In Johann Stenebo's newly translated book 'The Truth about Ikea' the huge Swedish furniture store Ikea is rumbled, and dragged through the mud. Some of our worst fears are realised. When something is too good to be true like Ikea it IS too good to be true. Sweden's reputation takes a double whammy this week because of the strong suspicion that they have used a trumped up charge (on behalf of others unknown?!) to take Julian Assange into custody.
Sweden, that 'wonderful land' of tall healthy blond people, the land of the Nobel peace prize, of the goodness of socialism etc, has had its almost impeccable image besmirched.
British customers were so mad about Ikea in the 1990s, so in love with their yellow bags (that you feel desperate to fill up), their yellow arrows (that control one's every move herding you around like penned sheep), that their management decided to charge Brits more for their goods than other countries, and use the extra profits to expand and build up their network of branches. More fool us.

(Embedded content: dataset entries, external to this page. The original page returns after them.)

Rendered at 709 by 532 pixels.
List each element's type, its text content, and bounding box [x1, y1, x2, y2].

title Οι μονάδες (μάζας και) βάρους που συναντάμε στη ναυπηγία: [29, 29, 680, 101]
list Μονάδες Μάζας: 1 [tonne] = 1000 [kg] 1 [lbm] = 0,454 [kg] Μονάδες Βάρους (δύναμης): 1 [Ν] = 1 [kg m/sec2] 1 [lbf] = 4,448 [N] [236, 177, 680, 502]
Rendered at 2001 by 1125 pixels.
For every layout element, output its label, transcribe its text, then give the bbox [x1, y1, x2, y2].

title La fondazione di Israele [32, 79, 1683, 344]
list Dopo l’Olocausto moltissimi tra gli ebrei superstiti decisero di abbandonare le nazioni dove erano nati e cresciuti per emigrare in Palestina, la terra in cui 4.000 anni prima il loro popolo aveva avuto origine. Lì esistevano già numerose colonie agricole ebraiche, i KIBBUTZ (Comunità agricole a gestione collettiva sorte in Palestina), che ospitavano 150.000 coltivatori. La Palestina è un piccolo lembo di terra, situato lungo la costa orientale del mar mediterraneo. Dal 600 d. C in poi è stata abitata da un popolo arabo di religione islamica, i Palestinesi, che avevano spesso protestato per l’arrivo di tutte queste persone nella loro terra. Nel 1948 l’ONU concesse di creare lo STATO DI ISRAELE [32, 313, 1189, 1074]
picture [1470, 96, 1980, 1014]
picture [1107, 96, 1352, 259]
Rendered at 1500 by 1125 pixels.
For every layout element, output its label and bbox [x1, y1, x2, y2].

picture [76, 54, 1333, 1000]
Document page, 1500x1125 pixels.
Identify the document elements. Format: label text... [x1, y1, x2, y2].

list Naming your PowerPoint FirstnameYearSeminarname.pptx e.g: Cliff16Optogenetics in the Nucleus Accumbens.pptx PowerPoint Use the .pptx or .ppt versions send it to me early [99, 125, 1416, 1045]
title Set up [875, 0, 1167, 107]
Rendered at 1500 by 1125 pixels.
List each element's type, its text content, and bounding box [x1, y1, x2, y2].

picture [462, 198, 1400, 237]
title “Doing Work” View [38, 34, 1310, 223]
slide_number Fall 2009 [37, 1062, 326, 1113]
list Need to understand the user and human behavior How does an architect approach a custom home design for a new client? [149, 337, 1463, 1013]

Cheap raw materials are the key to Ikea's low prices, 'instead of using the best, they use the cheapest' says Stenebo in his book. During the year a mere 13.1% tax was paid, and their green credentials are minimal despite their exaggerated claims.
All in all this has been a bad week for Sweden, let's hope they will take some positive steps to improve their image, drop the charges against Julian Assange, and make sure Ikea cleans up its act, and we should all make a New Years resolution to be more sceptical.